What does Tire Rack know about safe public high speed motoring? Yes, I know they have their own test track, but safe public high speed motoring would be something like running at at least 160km/h for hours. And this is why the TUV says no tire repairs on V, W, Y, and Z rated tires.:thumbup: I would trust TUV WAY more than some tire reselling company when it comes to something as important as high speed tire safety.:angel:

Friends don't let friends drive with patched tires.:nono: :angel:

Andy
02 M3 CB/Cloth SMG


----------



## Nick325xiT 5spd (Dec 24, 2001)

Personally, I don't think it would be unsafe for most of us to drive on patched tires. Stuka, of course, should NEVER, EVER drive on a patched tire. Provided that one is reasonable about it, patched tires are perfectly safe. I probably would drive much above 100 on them, though. (Like that's an issue for 99% of us.)


----------



## Stuka (Jul 17, 2002)

WRS said:


> *Throwing away every tire that got a puncture is total BS and a BIG waste of resources! A properly installed patch, installed on a properly inspected tire, will be more than sufficient for 99.999% of situations that anybody will deal with in the US. *


BS? How? Do you work at TUV?  Waste of resources? What's so wasteful about throwing away damaged wear item on a car capable of more than double (or triple) the speed limit?

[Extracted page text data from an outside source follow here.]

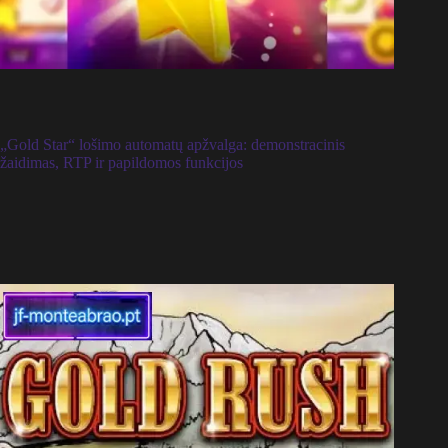
„Gold Star“ lošimo automatų apžvalga: demonstracinis
žaidimas, RTP ir papildomos funkcijos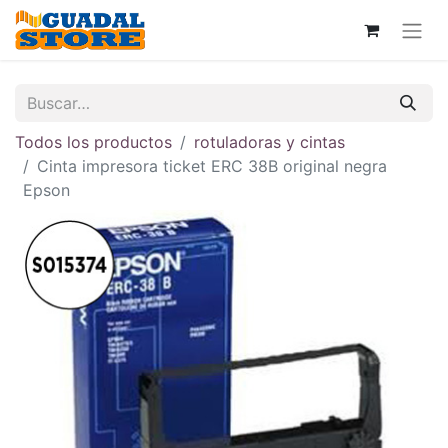
Todos los productos
rotuladoras y cintas
Cinta impresora ticket ERC 38B original negra
Epson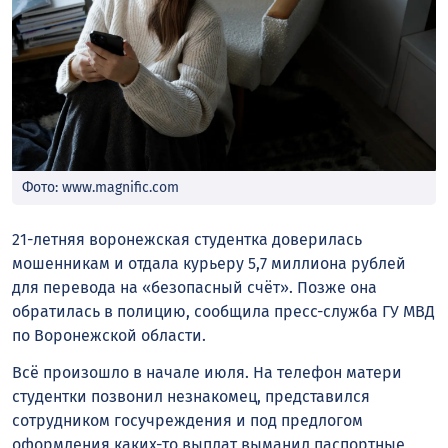
Фото: www.magnific.com
21-летняя воронежская студентка доверилась
мошенникам и отдала курьеру 5,7 миллиона рублей
для перевода на «безопасный счёт». Позже она
обратилась в полицию, сообщила пресс-служба ГУ МВД
по Воронежской области.
Всё произошло в начале июля. На телефон матери
студентки позвонил незнакомец, представился
сотрудником госучреждения и под предлогом
оформления каких-то выплат выманил паспортные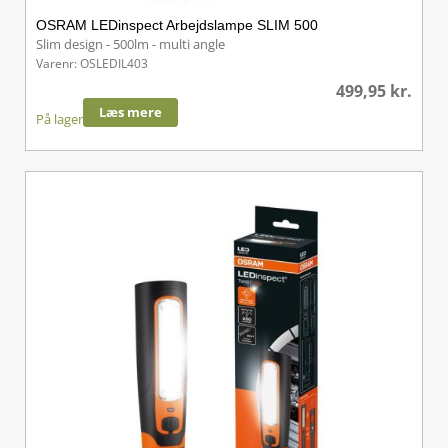
OSRAM LEDinspect Arbejdslampe SLIM 500
Slim design - 500lm - multi angle
Varenr: OSLEDIL403
499,95
kr.
Læs mere
På lager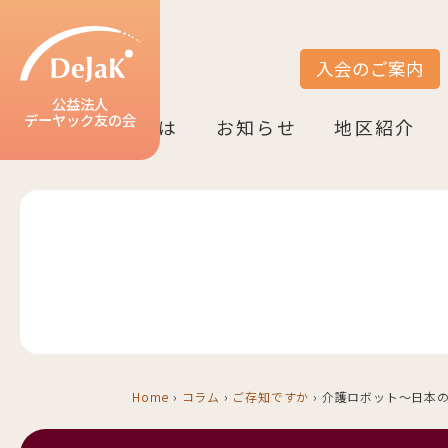
入会のご案内
サイト内検索
公益法人
デーヤック友の会
DeJaK友の会とは
お知らせ
地区紹介
DeJaK-友の会とは
入会のご案内
活動紹介
デーヤック発行冊子のご案内
設立10周年記念（2022）
お知らせ一覧
活動報告一覧
活動予定一覧
地区一覧
ベルリン
ニーダーザク
ノルトライン
ヘッセン＆R
バーデン＝ヴ
バイエルン
Home
›
コラム
›
ご存知ですか
›
介護ロボット～日本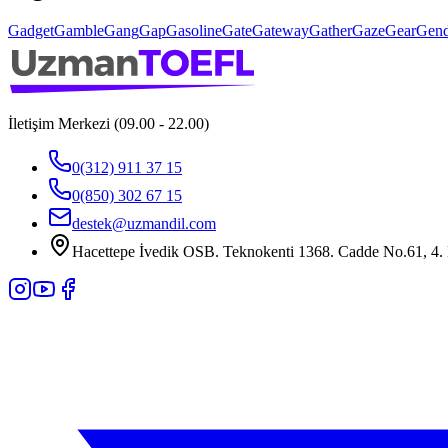
Gadget
Gamble
Gang
Gap
Gasoline
Gate
Gateway
Gather
Gaze
Gear
Gend
İletişim Merkezi (09.00 - 22.00)
0(312) 911 37 15
0(850) 302 67 15
destek@uzmandil.com
Hacettepe İvedik OSB. Teknokenti 1368. Cadde No.61, 4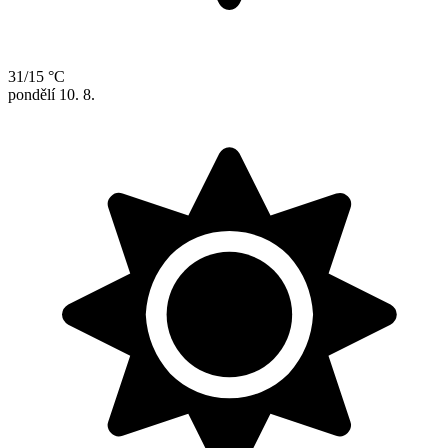
31/15 °C
pondělí
10. 8.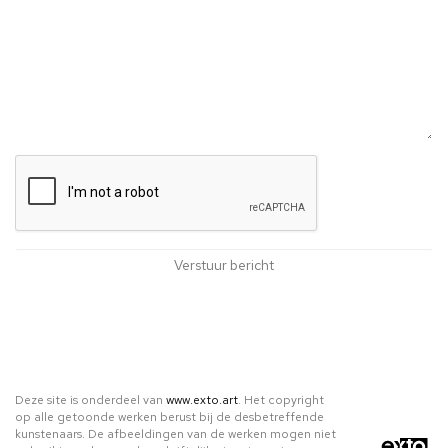
Deze site is onderdeel van
www.exto.art
. Het copyright
op alle getoonde werken berust bij de desbetreffende
kunstenaars. De afbeeldingen van de werken mogen niet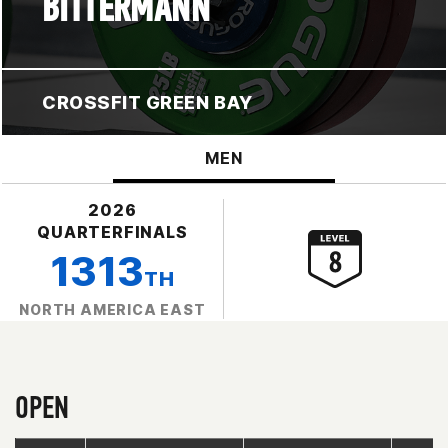
BITTERMANN
CROSSFIT GREEN BAY
MEN
2026
QUARTERFINALS
1313
TH
NORTH AMERICA EAST
OPEN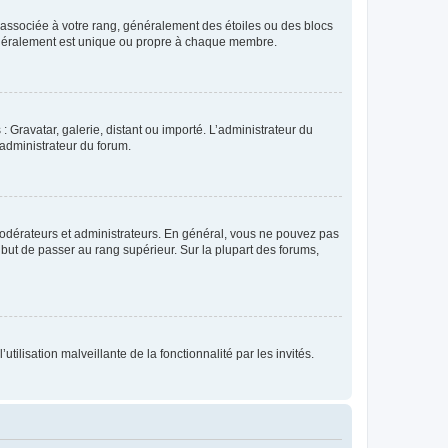
e associée à votre rang, généralement des étoiles ou des blocs
généralement est unique ou propre à chaque membre.
: Gravatar, galerie, distant ou importé. L’administrateur du
 administrateur du forum.
modérateurs et administrateurs. En général, vous ne pouvez pas
l but de passer au rang supérieur. Sur la plupart des forums,
tilisation malveillante de la fonctionnalité par les invités.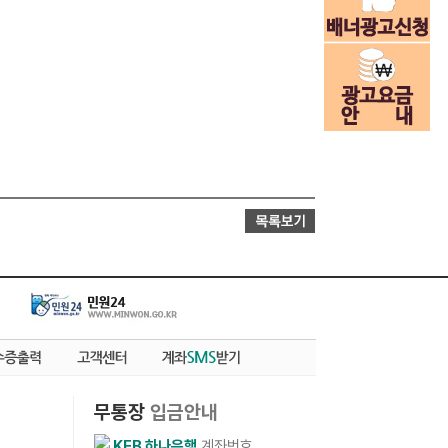
무통장
입금안내
KEB 하나은행
계좌번호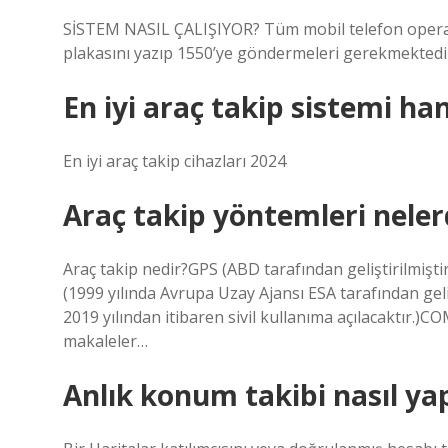
SİSTEM NASIL ÇALIŞIYOR? Tüm mobil telefon operatö
plakasını yazıp 1550’ye göndermeleri gerekmektedi
En iyi araç takip sistemi han
En iyi araç takip cihazları 2024
Araç takip yöntemleri neler
Araç takip nedir?GPS (ABD tarafından geliştirilmişti
(1999 yılında Avrupa Uzay Ajansı ESA tarafından ge
2019 yılından itibaren sivil kullanıma açılacaktır.)C
makaleler…
Anlık konum takibi nasıl yap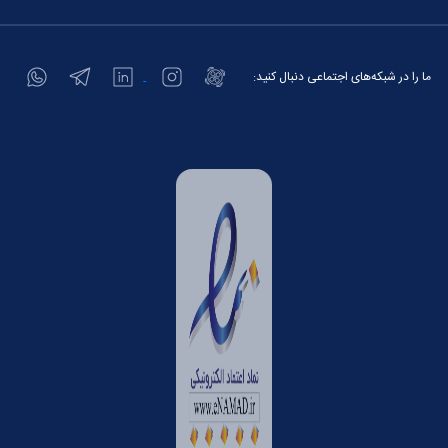
ما را در شبکه‌های اجتماعی دنبال کنید: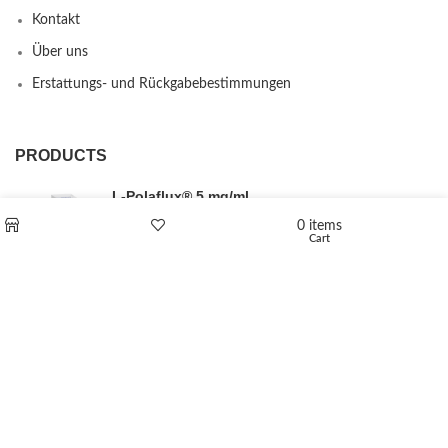
Kontakt
Über uns
Erstattungs- und Rückgabebestimmungen
PRODUCTS
L-Polaflux® 5 mg/ml
0
items
Cart
Shop
Wishlist
Levomethadone L-Poladdict 20 mg 98 Tab
€
180
Flakka
€
260
–
€
2,580
Price range: €260 through €2,580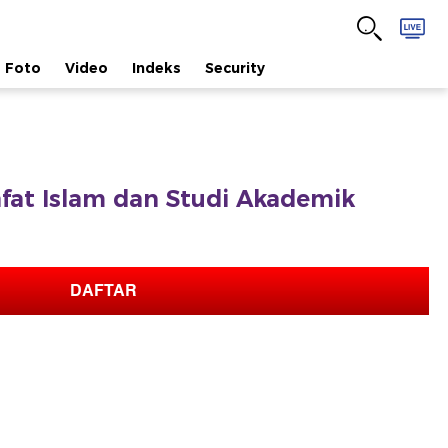
Foto
Video
Indeks
Security
safat Islam dan Studi Akademik
DAFTAR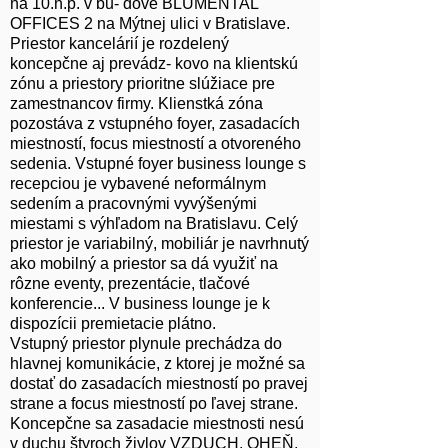
na 10.n.p. v bu- dove BLUMENTAL
OFFICES 2 na Mýtnej ulici v Bratislave.
Priestor kancelárií je rozdelený
koncepčne aj prevádz- kovo na klientskú
zónu a priestory prioritne slúžiace pre
zamestnancov firmy. Klienstká zóna
pozostáva z vstupného foyer, zasadacích
miestností, focus miestností a otvoreného
sedenia. Vstupné foyer business lounge s
recepciou je vybavené neformálnym
sedením a pracovnými vyvýšenými
miestami s výhľadom na Bratislavu. Celý
priestor je variabilný, mobiliár je navrhnutý
ako mobilný a priestor sa dá využiť na
rôzne eventy, prezentácie, tlačové
konferencie... V business lounge je k
dispozícii premietacie plátno.
Vstupný priestor plynule prechádza do
hlavnej komunikácie, z ktorej je možné sa
dostať do zasadacích miestností po pravej
strane a focus miestností po ľavej strane.
Koncepčne sa zasadacie miestnosti nesú
v duchu štyroch živlov VZDUCH, OHEŇ,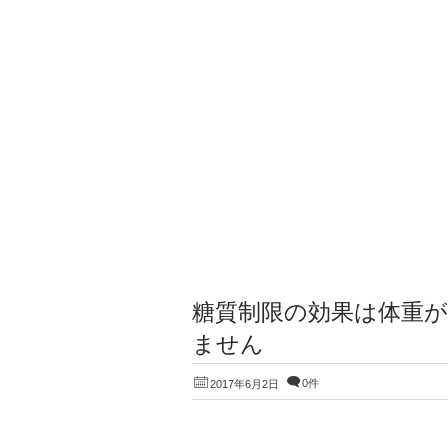
糖質制限の効果は体重
ません
0件
2017年6月2日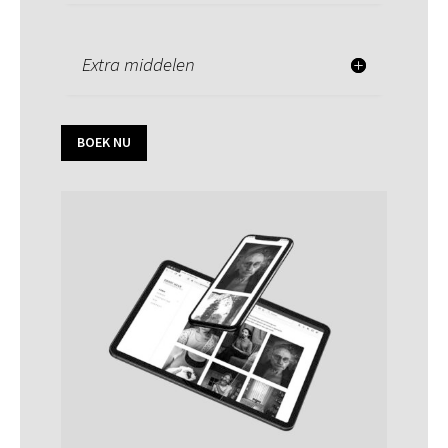
Extra middelen
BOEK NU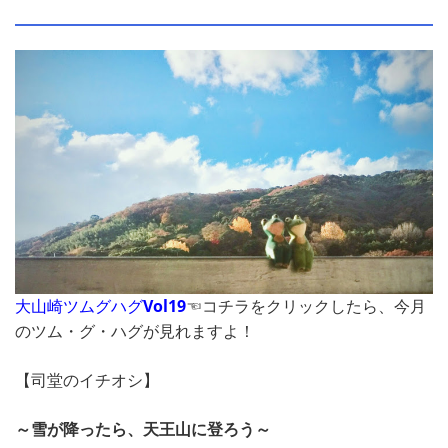
大山崎ツムグハグ
Vol19
コチラをクリックしたら、今月
☜
のツム・グ・ハグが見れますよ！
【司堂のイチオシ】
～雪が降ったら、天王山に登ろう～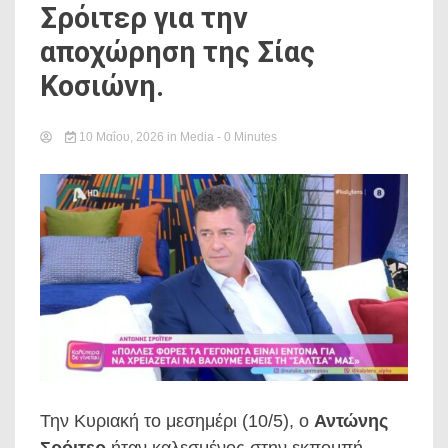
Σρόιτερ για την
αποχώρηση της Σίας
Κοσιώνη.
10 Μαΐου, 2026
in
Media
- 0 Minutes
Την Κυριακή το μεσημέρι (10/5), ο
Αντώνης
Σρόιτερ
ήταν καλεσμένος στην εκπομπή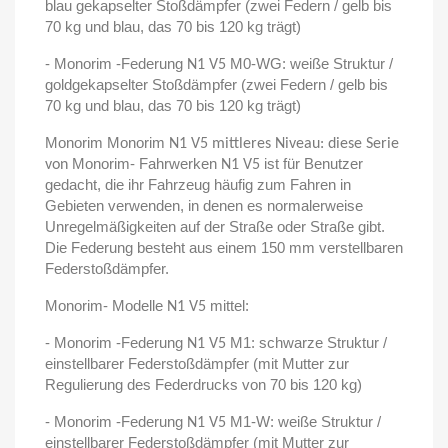
blau gekapselter Stoßdämpfer (zwei Federn / gelb bis
70 kg und blau, das 70 bis 120 kg trägt)
- Monorim -Federung
M0-WG: weiße Struktur /
N1 V5
goldgekapselter Stoßdämpfer (zwei Federn / gelb bis
70 kg und blau, das 70 bis 120 kg trägt)
Monorim Monorim
N1 V5 mittleres Niveau: diese Serie
Monorim- Fahrwerken
ist für Benutzer
von
N1 V5
gedacht, die ihr Fahrzeug häufig zum Fahren in
Gebieten verwenden, in denen es normalerweise
Unregelmäßigkeiten auf der Straße oder Straße gibt.
Die Federung besteht aus einem 150 mm verstellbaren
Federstoßdämpfer.
Monorim- Modelle
mittel:
N1 V5
- Monorim -Federung
M1: schwarze Struktur /
N1 V5
einstellbarer Federstoßdämpfer (mit Mutter zur
Regulierung des Federdrucks von 70 bis 120 kg)
- Monorim -Federung
M1-W: weiße Struktur /
N1 V5
einstellbarer Federstoßdämpfer (mit Mutter zur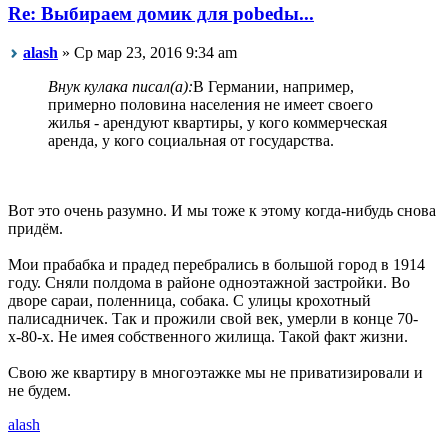
Re: Выбираем домик для pobedы...
alash
» Ср мар 23, 2016 9:34 am
Внук кулака писал(а):
В Германии, например,
примерно половина населения не имеет своего
жилья - арендуют квартиры, у кого коммерческая
аренда, у кого социальная от государства.
Вот это очень разумно. И мы тоже к этому когда-нибудь снова
придём.
Мои прабабка и прадед перебрались в большой город в 1914
году. Сняли полдома в районе одноэтажной застройки. Во
дворе сараи, поленница, собака. С улицы крохотный
палисадничек. Так и прожили свой век, умерли в конце 70-
х-80-х. Не имея собственного жилища. Такой факт жизни.
Свою же квартиру в многоэтажке мы не приватизировали и
не будем.
alash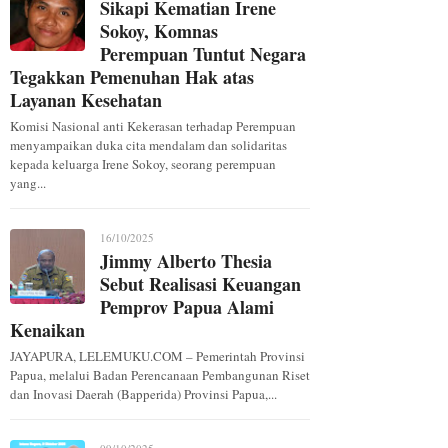
Sikapi Kematian Irene
Sokoy, Komnas
Perempuan Tuntut Negara
Tegakkan Pemenuhan Hak atas
Layanan Kesehatan
Komisi Nasional anti Kekerasan terhadap Perempuan
menyampaikan duka cita mendalam dan solidaritas
kepada keluarga Irene Sokoy, seorang perempuan
yang...
16/10/2025
Jimmy Alberto Thesia
Sebut Realisasi Keuangan
Pemprov Papua Alami
Kenaikan
JAYAPURA, LELEMUKU.COM – Pemerintah Provinsi
Papua, melalui Badan Perencanaan Pembangunan Riset
dan Inovasi Daerah (Bapperida) Provinsi Papua,...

And on the track, the last thing I want is some cheap bastig drilling into me because "patched tires are OK.":violent:

As for the DOT versus TUV, I don't consider DOT even qualified to speak on the matter of safe high speed motoring. This is the same organization that has given us:

1. Super duper powerful airbag calibrated for unbelted adult male.

2. DRL.:violent:

3. Requiring all cars to comply with ridiculous ride height and MVSS standard while turning a blind eye towards all the SUV's being used as passenger vehicles.

4. Lousy headlight standard. Don't you ever wonder why it was so much nicer driver on the Autobahn at night? Oh, yes, the oncoming cars lights don't focking blind your a$$:violent:

Intead of retifying ECE regulations, they are acting as Detroit mouth piece. You have a focking HOLE in your Z rated tires, and you think slapping a piece of rubber would make the tire perform like new? :tsk:

Andy
02 M3 CB/Cloth SMG, never run patched tires.


----------



## Emission (Dec 19, 2001)

Stuka said:


> *
> 
> Friends don't let friends drive with patched tires.:nono: :angel:
> *


A patched tire will not fail due to a properly installed patch!

The tire will only fail if the patch (somehow) comes off and the tire loses pressure, or the belt was cut and the tire carcass fails (and it should never have been patched in the first place).

A patch is as good as it gets for punctured tires - short of replacement.


----------